Work request 1:
In the listing below, render everything from the line containing "[(523, 338)]" down to the line containing "Locate an element" as a JSON list of strings, one string per line, with blank lines left out.

Page extract:
------------------------

But as I mentioned in a presentation to the Teton Leadership Center last year, one capacity seldom comes up that proves essential for good leadership: wisdom.

“Wise” comes from a root that means “to know.” Authentic wisdom is not impractical or abstract. It sees under surfaces and appearances, reflects before taking action, tends possibilities and potentials. It demonstrates humaneness, caring, and openness to change. Wisdom learns continually, appreciates complex consequences, and pays attention to surroundings near and far. It learns from mistakes and tries again.

Stephen Tang, a seasoned CEO, and transformative leader expert, defines wisdom in the context of leadership as “the knowledge gained through experience, reflection, and contemplation.” Often overlooked in favor of more tangible capacities, wisdom guides good decision-making, including assessment of potential consequences.

The Value of Practical Wisdom

According to Oxford Review, practical wisdom is enjoying a research resurgence, partly because of public ethical failings in business and other arenas. Wise leadership includes transforming information, knowledge, beliefs, values, and decisions into achievable outcomes, keeping an eye on social responsibility, and prizing cultural heritages and diverse viewpoints. “The researchers have been able to provide a framework from which practical wisdom can be conceptualized and understood more fully, in the hope that practical wisdom becomes more achievable.”

Forbes Best Business Influencer and leadership speaker Jordi Alemany offers this definition: “Leadership wisdom is the ability to understand how people, events, and situations affect your position and vice versa, combined with the courage to apply the right actions in order to deliver the correct outcome.” In short, “Wisdom = Knowledge + Action. (W = K + A).”

------------------------

Provided information:
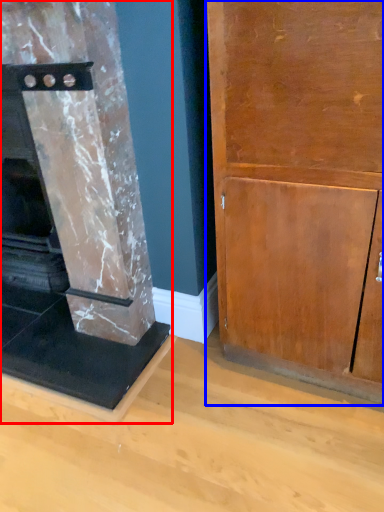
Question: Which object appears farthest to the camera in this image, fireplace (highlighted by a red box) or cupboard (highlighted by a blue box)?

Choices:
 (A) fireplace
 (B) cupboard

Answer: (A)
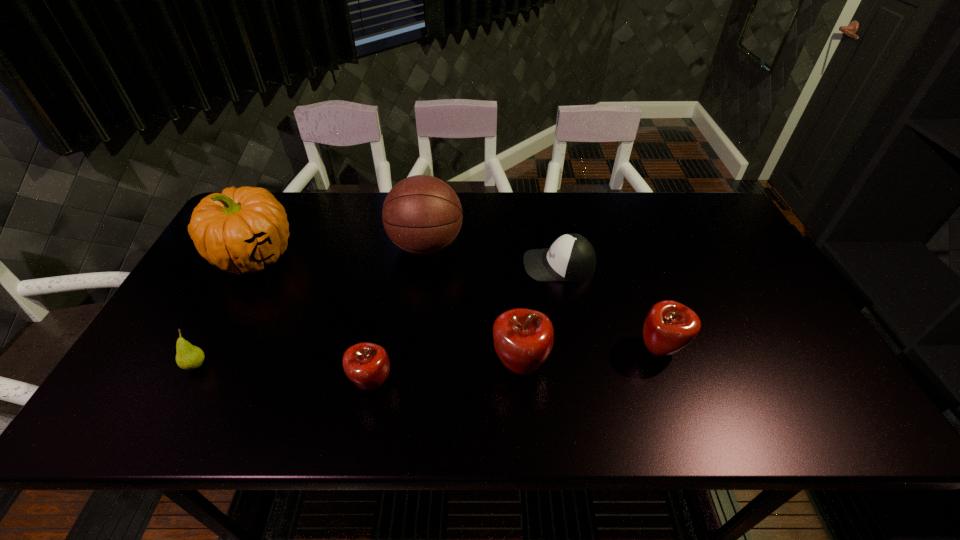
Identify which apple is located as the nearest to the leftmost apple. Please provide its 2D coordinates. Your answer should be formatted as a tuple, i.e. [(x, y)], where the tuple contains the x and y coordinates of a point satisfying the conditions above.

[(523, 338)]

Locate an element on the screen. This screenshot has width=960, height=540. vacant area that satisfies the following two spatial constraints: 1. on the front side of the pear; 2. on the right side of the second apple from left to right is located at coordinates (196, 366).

------------------------

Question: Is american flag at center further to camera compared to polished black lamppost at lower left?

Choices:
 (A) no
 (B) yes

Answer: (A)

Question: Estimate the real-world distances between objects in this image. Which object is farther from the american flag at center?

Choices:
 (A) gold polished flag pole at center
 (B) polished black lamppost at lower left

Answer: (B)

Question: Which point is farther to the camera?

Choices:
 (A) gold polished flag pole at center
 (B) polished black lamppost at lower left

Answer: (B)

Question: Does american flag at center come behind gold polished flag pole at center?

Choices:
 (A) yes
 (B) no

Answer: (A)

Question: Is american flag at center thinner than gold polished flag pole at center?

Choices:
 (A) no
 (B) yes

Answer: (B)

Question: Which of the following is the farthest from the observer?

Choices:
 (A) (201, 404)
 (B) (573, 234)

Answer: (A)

------------------------

Work request 2:
Answer these questions from the passage on wisdom in leadership:
(a) According to the passage, what does the root of the word "wise" mean?
(b) How does Stephen Tang define wisdom in the context of leadership?
(c) What formula does Jordi Alemany use to summarize wisdom?

Expected output 1:
[
  "[(523, 338)]",
  "Locate an element on the screen. This screenshot has width=960, height=540. vacant area that satisfies the following two spatial constraints: 1. on the front side of the pear; 2. on the right side of the second apple from left to right is located at coordinates (196, 366)."
]

Expected output 2:
(a) "To know."
(b) As "the knowledge gained through experience, reflection, and contemplation."
(c) Wisdom = Knowledge + Action (W = K + A).